The Remains of Any Need for CPUNAMEing
April 27, 2016
Earlier this week a reseller in the 3000 market offered an N-Class 3000 with an upgraded CPU. The server's HPCPUNAME, however, reflects a slower model of the system. These names of systems are actually a part of the 3000 process that Hewlett-Packard regards as ongoing business. There are oh-so-many names of 3000 systems. In some cases, what your software sees in the name is not what you get.
HP's support for the 3000 terminated at the end of 2010, but there are a few HP services that continue today. Name changing is among them. Steve Suraci of Pivital, which sold 3000s as an official reseller until HP stopped that sort of business, says it's a lock that HP didn't do an N-Class upgrade that doesn't have a corresponding HPCPUNAME change. "For sure HP didn’t do the upgrade," he said. Outside the lines upgrades can be a way to skip software upgrade fees.

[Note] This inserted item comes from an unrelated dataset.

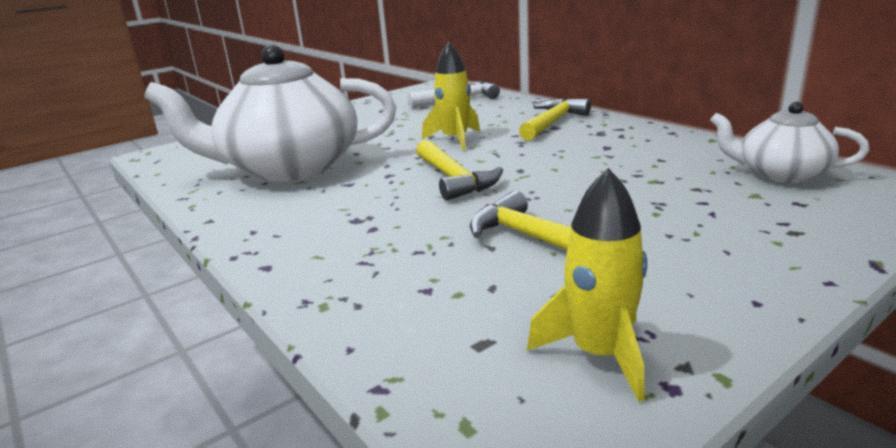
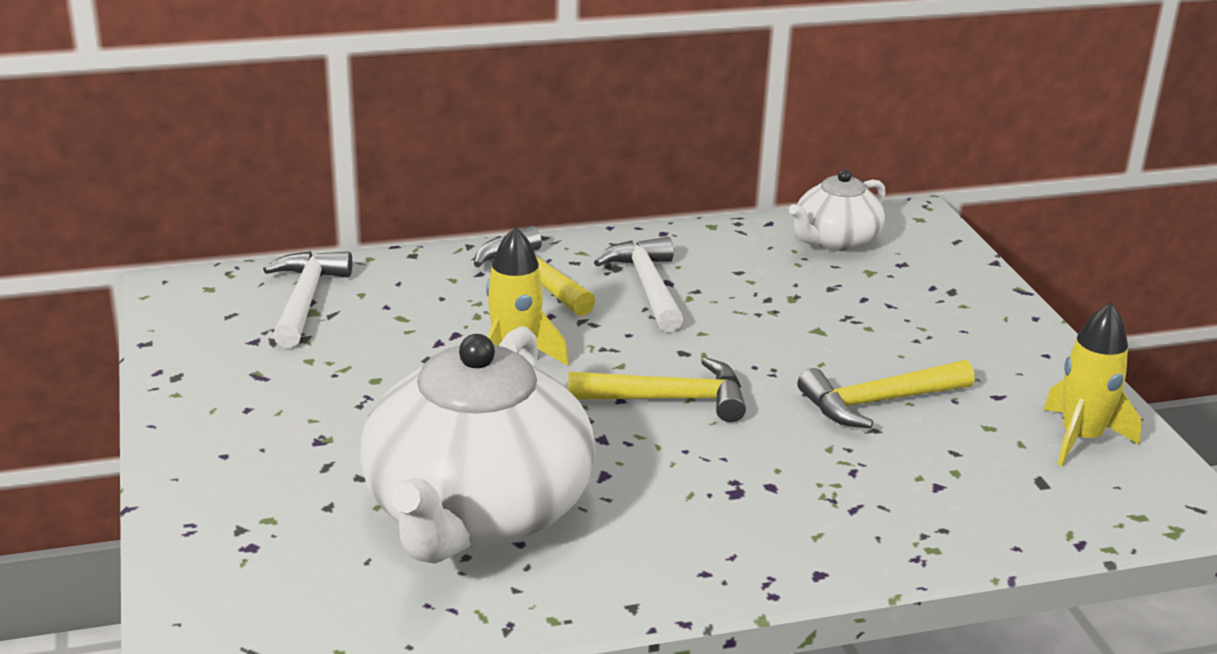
camera: 70 degrees left, 5 degrees up
none -> white hammer [594,237,684,332]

The only thing pertinent to the current 3000 community is HP's CPU rename service. When HP did this with support engineers at a time plus materials engagement, a software-to-hardware blessing changed the HPCPUNAME and HPSUSUAN numbers for replacement 3000s. When a CPU board dies, or a system needs to be updated at a fundamental level, Hewlett-Packard still owns the only software that can transform replacement hardware into your hardware — complete with reinstated numbers that allow third-party programs to run unfettered.

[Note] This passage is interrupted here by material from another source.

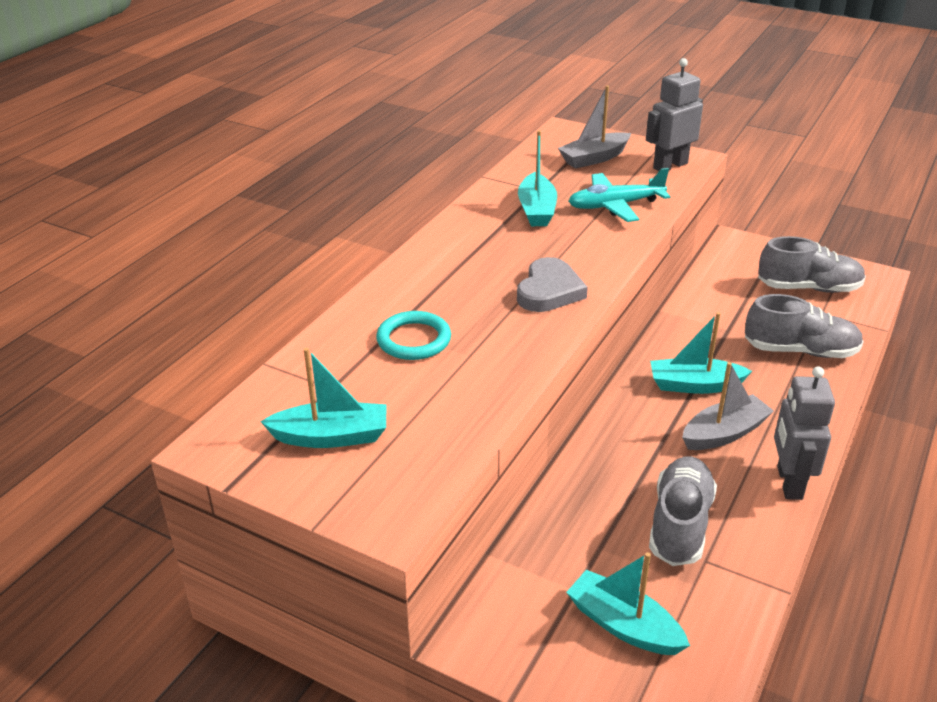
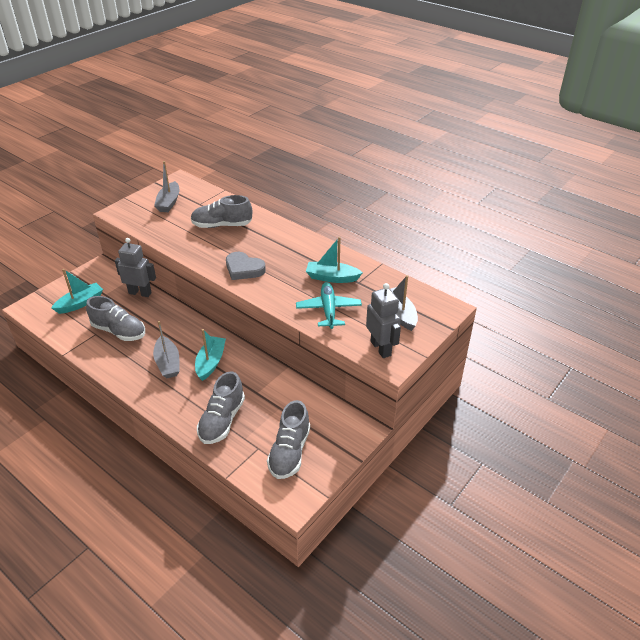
camera: 100 degrees right, 5 degrees up
turquoise boat [261,348,386,448] -> grey boat [154,161,179,212]
turquoise ring [376,311,451,360] -> grey shoe [191,195,252,228]
grey robot [774,366,835,500] -> grey robot moved to [115,238,156,297]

This service is still available, if you insist, from HP. A server that reports it's a 550 MHz N-Class, while it's actually a 750 MHz system, could use this kind of correction. What's important, though, is whether an N-Class will be fast enough. Reporting a different HPCPUNAME can keep third party software from running. That issue can be corrected by calling the software vendor, who'd probably be glad to hear from an MPE customer.
Of course, there's always the possibility the caller is a former customer, running software which is legal but not on support. Getting an HPCPUNAME change to make the software match the hardware then becomes a courtesy—or a service extended in exchange for renewing support. "You will know me by my commitments," says one sage, and keeping a support commitment seems like a good idea if you're using third party software products for MPE/iX in 2016.

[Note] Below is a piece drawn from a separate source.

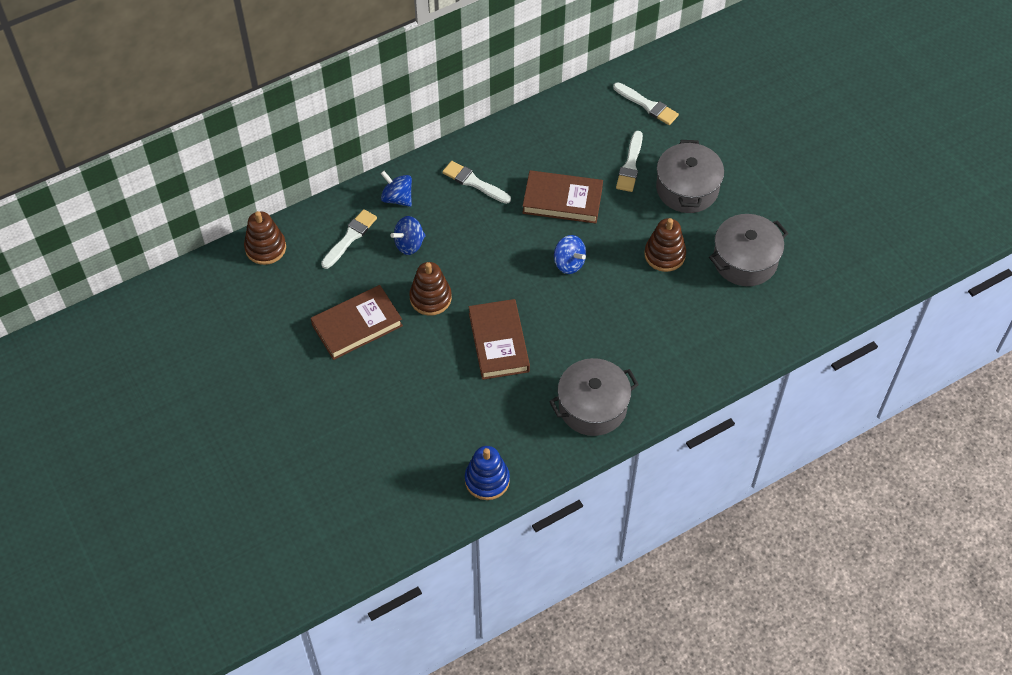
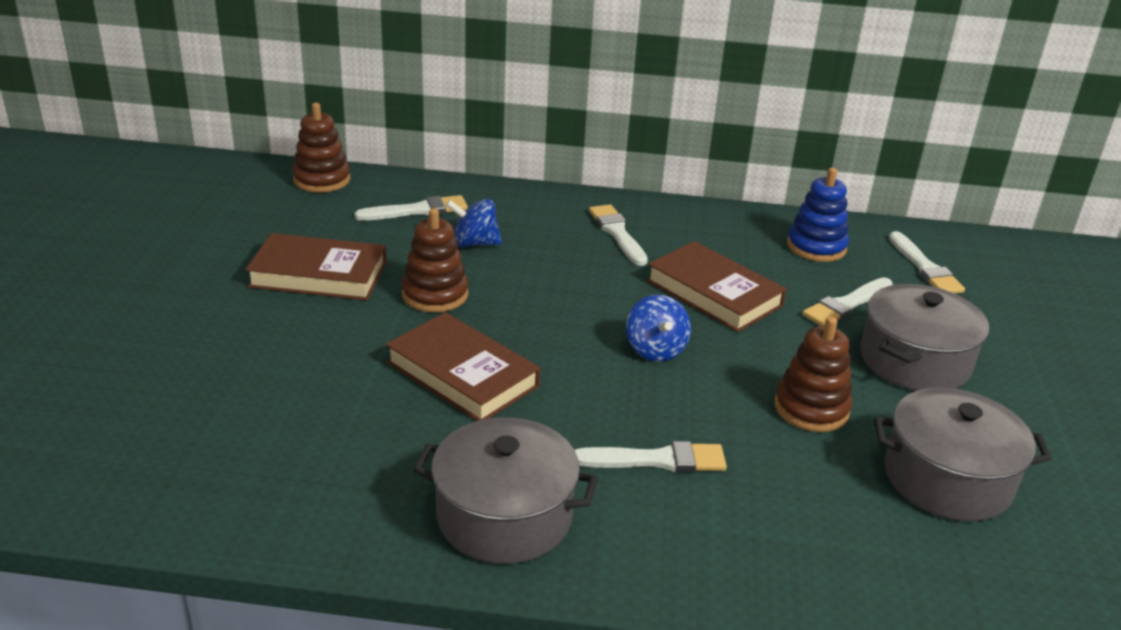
camera: 35 degrees right, 25 degrees down
blue spinning top [380,171,412,207] -> none
blue stacking toy [465,446,510,500] -> blue stacking toy moved to [787,168,849,262]
brown book [469,299,530,380] -> brown book turned 75 degrees counterclockwise [386,312,540,421]
none -> white brush [575,441,727,472]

Modern budgets for homesteaders, however, sometimes don't have room to pay for application and toolset support. HP can't hold a hostage anymore by waiting for MPE/iX support ransom. It ended all support business in 2011, business the independents picked up nicely. They don't have the use of SS_CONFIG (for the system up to 900 Series vintage) or SS_UPDATE (for the ultimate models of 3000s) can cost a customer on a time and materials basis, and HP's last stated plan said it would offer these reconfigurations of stable storage for an undetermined period.
HP long ago considered its customer communication to the post-2010 community complete. "We at HP believe we have responded to and addressed all of the HP e3000 end-of-life requests our customers and partners have made in recent years," one document stated while there was a e3000 webpage at HP. Such pages are long gone now, farmed away to the archives of 404-land and the Internet Wayback Machine.
The portion of HP which continues to touch the 3000 community in perpetuity is licensing operations. Software License Transfers between HP's 3000 systems sold on the used market are still being offered through HP’s SLT organization. This SLT operation serves all of HP’s licensed products, not just the HP 3000. Transferring a license officially is still an essential step to some customers, even when they're buying a used 3000 like an N-Class. That makes full disclosure of the HPCPUNAME important.
In 2008 while those webpages were still alive, HP was candid enough to admit that only a portion of its customers would make the effort to have 3000 MPE/iX software licenses transferred. There was no support eligibility that HP could offer after 2011 in exchange for this compliance with license requirements. Customers now need to supply their own reasons to do things by the book.